THE RECORDS:
--------------------

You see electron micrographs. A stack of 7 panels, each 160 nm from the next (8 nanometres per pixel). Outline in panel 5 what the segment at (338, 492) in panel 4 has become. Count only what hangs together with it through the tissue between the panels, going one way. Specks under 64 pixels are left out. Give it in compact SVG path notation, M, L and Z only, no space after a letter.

--------------------

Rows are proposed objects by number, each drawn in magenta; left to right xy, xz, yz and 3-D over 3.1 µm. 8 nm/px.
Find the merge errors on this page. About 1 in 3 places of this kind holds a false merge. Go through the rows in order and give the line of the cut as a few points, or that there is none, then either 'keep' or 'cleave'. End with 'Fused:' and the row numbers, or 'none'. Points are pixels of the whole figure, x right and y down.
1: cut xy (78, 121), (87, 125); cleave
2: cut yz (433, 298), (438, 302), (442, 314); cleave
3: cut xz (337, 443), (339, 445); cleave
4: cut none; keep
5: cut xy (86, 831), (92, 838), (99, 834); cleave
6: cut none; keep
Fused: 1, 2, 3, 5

--------------------

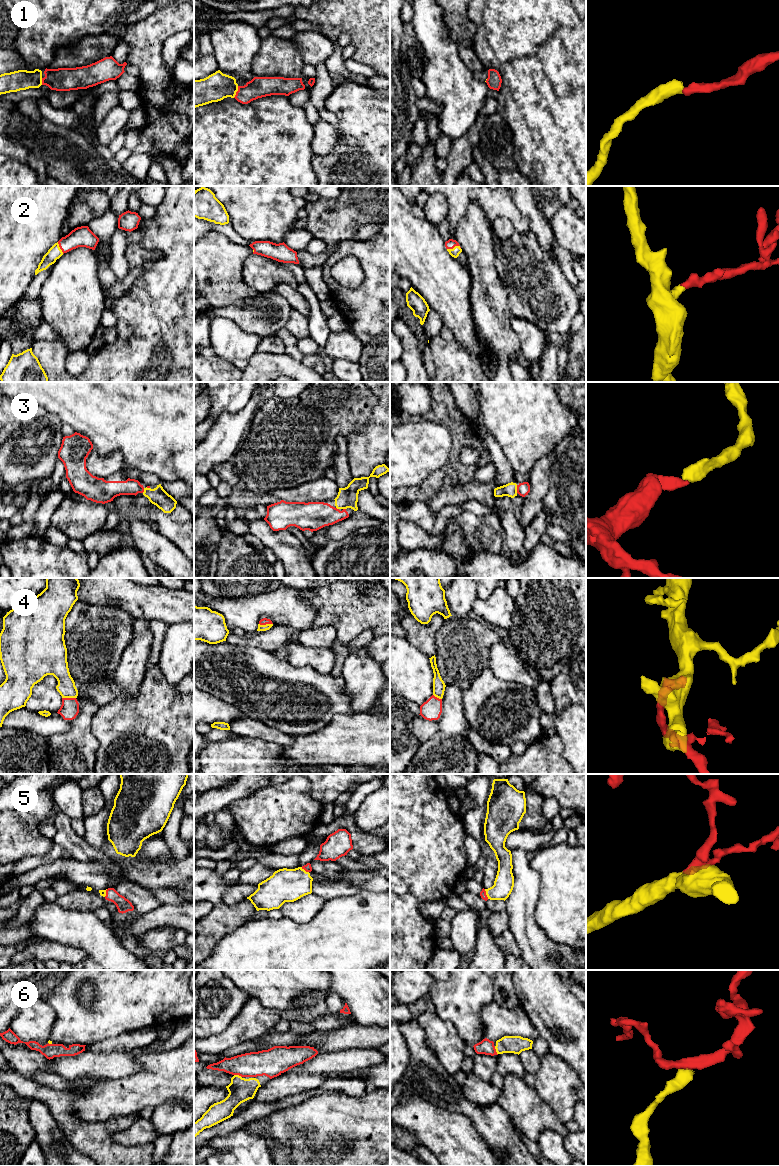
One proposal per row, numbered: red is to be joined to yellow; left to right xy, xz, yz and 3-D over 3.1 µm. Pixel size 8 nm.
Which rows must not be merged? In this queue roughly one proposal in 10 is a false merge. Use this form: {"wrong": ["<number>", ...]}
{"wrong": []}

--------------------

TASK OBJECTIVE: Every line above that includes "left" counts toward one total; give that total by itself.

SOLVED EXERCISE: 3